Comparison of Hydrological Simulations of Climate Change Using Perturbation of Observations and Distribution‐Based Scaling

Abstract

Projected climate change effects on groundwater and stream discharges were investigated through simulations with a distributed, physically based, surface water–groundwater model. Input to the hydrological model includes precipitation, reference evapotranspiration, and temperature data of the HIRHAM4 regional climate model (RCM). The aim of this study was to determine whether the choice of bias‐correction method, applied to the RCM data, affected the projected hydrological changes. One method consisted of perturbation of observed data (POD) using climate change signals derived from the RCM output, while the other consisted of distribution‐based scaling (DBS) of the RCM output.
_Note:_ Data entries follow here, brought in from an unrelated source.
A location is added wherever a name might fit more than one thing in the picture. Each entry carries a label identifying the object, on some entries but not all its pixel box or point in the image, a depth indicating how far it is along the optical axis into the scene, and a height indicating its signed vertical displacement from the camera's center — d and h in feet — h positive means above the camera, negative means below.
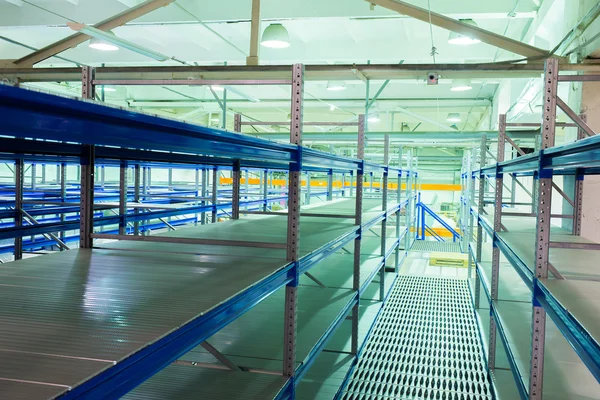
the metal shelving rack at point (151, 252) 3.65 -1.37
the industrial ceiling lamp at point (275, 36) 18.51 +5.46
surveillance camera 17.19 +3.76
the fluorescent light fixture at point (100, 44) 18.67 +5.08
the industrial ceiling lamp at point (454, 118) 37.86 +5.25
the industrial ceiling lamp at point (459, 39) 17.71 +5.30
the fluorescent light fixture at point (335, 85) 29.63 +6.04
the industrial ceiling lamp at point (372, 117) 37.31 +5.09
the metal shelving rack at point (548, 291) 6.23 -1.59
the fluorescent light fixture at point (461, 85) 26.04 +5.48
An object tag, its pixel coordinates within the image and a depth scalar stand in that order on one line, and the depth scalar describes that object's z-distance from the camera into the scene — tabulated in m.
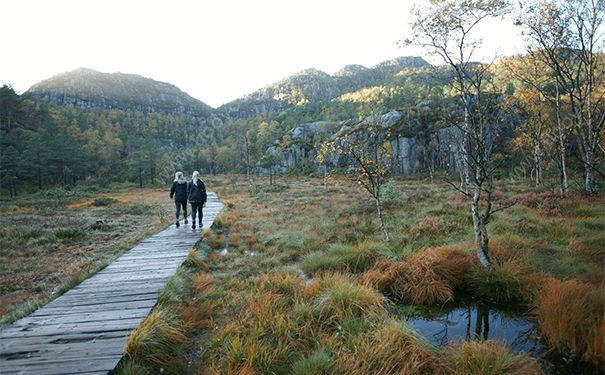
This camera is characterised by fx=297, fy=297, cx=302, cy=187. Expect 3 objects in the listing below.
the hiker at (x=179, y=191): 11.20
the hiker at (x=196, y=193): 10.90
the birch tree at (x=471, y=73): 6.24
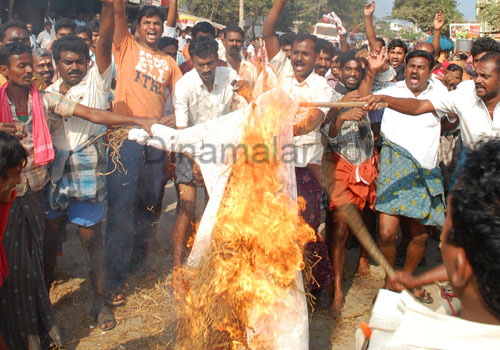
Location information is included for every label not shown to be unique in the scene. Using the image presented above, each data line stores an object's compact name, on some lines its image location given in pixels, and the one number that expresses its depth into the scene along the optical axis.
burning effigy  2.95
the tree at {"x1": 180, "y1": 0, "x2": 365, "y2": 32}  12.52
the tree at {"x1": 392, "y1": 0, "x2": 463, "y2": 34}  35.81
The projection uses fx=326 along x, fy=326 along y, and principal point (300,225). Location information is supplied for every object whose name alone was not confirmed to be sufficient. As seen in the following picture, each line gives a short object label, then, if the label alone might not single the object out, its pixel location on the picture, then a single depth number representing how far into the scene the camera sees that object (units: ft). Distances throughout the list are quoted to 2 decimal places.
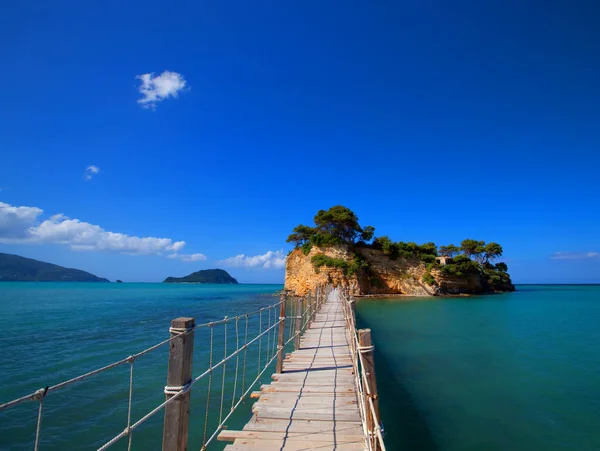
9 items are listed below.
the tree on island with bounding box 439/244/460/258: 163.02
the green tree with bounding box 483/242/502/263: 167.02
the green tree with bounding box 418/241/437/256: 131.34
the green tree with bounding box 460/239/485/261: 167.02
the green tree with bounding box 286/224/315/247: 128.57
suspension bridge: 8.51
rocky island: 114.42
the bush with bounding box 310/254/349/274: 112.47
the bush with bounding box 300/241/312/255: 122.30
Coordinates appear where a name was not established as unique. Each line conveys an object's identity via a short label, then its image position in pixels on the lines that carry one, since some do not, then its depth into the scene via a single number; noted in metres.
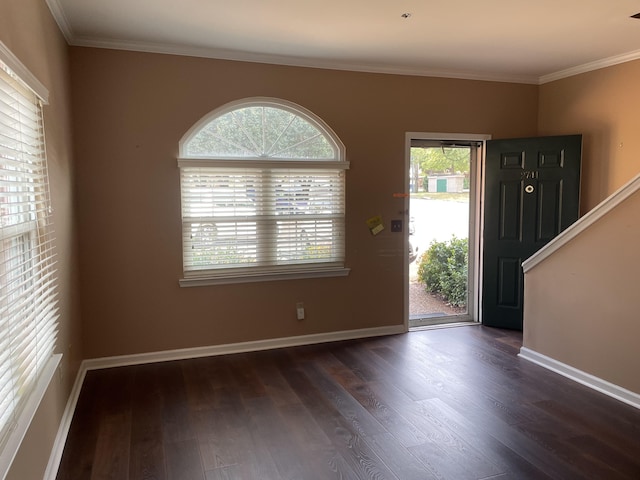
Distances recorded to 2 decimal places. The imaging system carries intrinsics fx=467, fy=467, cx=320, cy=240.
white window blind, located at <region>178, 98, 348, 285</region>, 3.91
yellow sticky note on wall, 4.46
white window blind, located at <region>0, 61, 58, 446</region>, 1.72
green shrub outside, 5.05
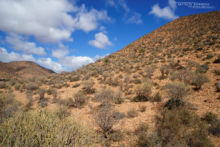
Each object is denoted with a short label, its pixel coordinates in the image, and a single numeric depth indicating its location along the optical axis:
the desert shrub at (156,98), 6.48
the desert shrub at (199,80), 6.90
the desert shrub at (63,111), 5.95
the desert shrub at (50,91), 10.08
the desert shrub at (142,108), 5.74
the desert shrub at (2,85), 12.49
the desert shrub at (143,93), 7.14
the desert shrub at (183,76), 8.07
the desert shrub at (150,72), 10.89
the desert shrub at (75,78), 14.57
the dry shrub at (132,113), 5.36
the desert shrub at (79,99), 7.54
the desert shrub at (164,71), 10.47
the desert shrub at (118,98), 7.21
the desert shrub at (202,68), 8.92
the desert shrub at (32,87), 12.12
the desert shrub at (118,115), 5.14
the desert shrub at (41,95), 9.07
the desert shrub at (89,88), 9.88
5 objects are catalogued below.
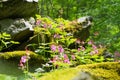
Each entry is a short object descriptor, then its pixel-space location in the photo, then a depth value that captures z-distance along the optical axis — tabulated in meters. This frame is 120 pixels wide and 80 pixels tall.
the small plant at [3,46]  7.72
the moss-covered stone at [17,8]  8.62
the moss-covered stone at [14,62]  6.73
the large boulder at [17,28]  8.27
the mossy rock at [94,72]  2.70
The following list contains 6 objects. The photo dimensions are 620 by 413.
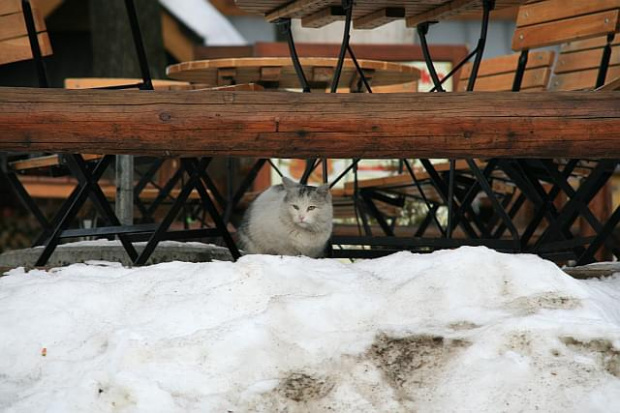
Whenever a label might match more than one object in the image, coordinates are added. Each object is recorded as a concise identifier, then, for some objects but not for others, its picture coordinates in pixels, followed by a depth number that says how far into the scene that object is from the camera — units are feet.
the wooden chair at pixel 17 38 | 25.61
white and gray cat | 26.45
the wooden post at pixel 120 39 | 53.42
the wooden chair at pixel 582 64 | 30.86
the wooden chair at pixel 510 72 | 34.01
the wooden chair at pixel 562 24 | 25.84
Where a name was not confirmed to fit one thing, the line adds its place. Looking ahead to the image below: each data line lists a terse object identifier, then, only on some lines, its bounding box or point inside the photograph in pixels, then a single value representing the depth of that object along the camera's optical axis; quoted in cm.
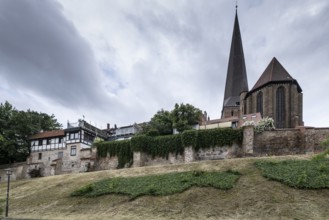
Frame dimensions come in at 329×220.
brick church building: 4369
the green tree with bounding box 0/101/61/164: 4562
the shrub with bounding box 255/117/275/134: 3248
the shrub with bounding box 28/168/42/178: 4181
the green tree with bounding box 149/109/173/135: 4367
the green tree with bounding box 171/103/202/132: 4400
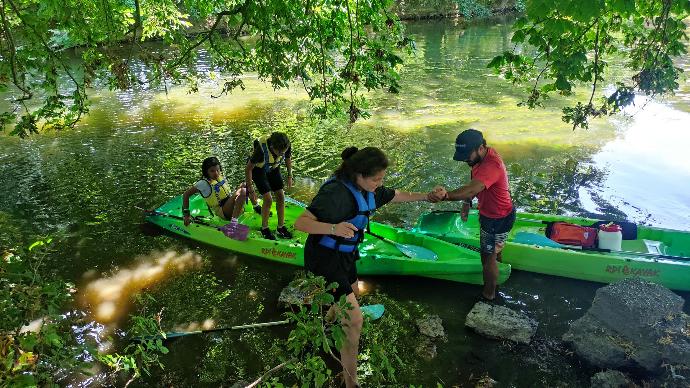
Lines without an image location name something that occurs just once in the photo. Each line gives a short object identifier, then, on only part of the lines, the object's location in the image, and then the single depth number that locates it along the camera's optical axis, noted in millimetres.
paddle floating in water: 5504
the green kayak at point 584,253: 6098
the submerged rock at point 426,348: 5297
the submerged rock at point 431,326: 5629
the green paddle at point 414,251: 6793
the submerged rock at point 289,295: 6141
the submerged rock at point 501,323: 5433
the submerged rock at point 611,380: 4570
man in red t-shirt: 5168
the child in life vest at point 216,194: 7441
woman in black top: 3656
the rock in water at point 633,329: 4684
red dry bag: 6648
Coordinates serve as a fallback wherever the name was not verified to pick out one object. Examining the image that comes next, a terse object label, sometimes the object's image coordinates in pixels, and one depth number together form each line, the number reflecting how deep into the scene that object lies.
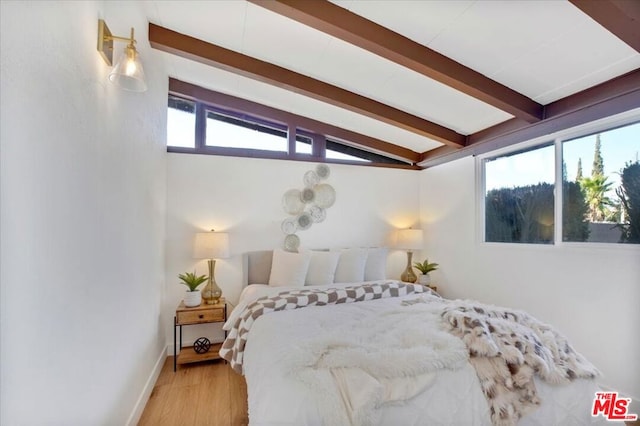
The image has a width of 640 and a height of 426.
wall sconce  1.36
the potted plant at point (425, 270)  3.80
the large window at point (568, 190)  2.25
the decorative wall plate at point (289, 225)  3.62
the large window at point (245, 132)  3.44
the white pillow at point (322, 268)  3.21
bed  1.24
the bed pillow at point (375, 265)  3.50
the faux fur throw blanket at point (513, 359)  1.37
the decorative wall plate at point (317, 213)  3.76
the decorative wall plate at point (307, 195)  3.72
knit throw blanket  2.17
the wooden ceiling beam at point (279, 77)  2.50
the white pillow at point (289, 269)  3.10
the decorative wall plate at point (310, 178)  3.77
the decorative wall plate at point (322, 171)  3.82
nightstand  2.79
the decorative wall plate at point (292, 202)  3.66
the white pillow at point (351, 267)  3.33
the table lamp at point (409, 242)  3.88
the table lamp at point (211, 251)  3.02
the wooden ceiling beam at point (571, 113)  2.07
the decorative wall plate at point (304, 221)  3.68
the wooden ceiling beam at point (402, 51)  1.83
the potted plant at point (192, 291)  2.90
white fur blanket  1.21
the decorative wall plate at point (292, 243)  3.61
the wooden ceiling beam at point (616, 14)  1.43
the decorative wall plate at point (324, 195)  3.81
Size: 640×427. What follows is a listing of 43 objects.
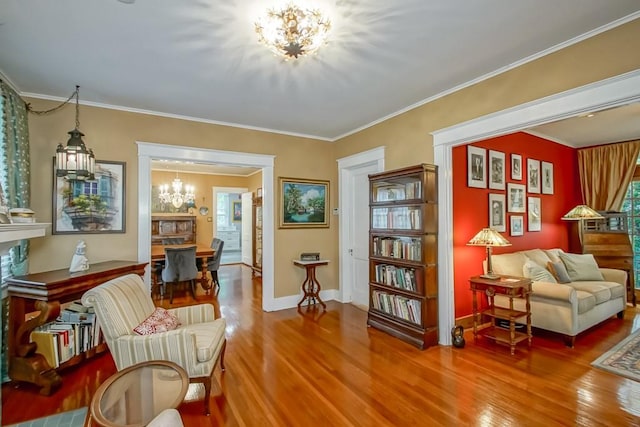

Distribution‐based scaling resulted in RCM control period data closely approaching the observed climate data and thereby considerably improved the simulation of recharge and stream discharges. When comparing the simulations using both methods, only small differences between the projected changes in hydrological variables for the scenario period were found. Mean annual recharge increased by 15% for the DBS method and 12% for POD, and drain flow increased by 24 and 19%, respectively, while the increases in base flow were similar (7%). For both methods, daily stream discharges up to and including the median showed little change, while increases occurred for the higher quantile values. This study showed that the choice of bias‐correction method did not have a significant influence on the projected changes of mean hydrological responses in this catchment, although further analysis is necessary to determine whether extremes are affected. Furthermore, the characteristics of the hydrological system likely reduced the sensitivity of the projected changes to the choice of method.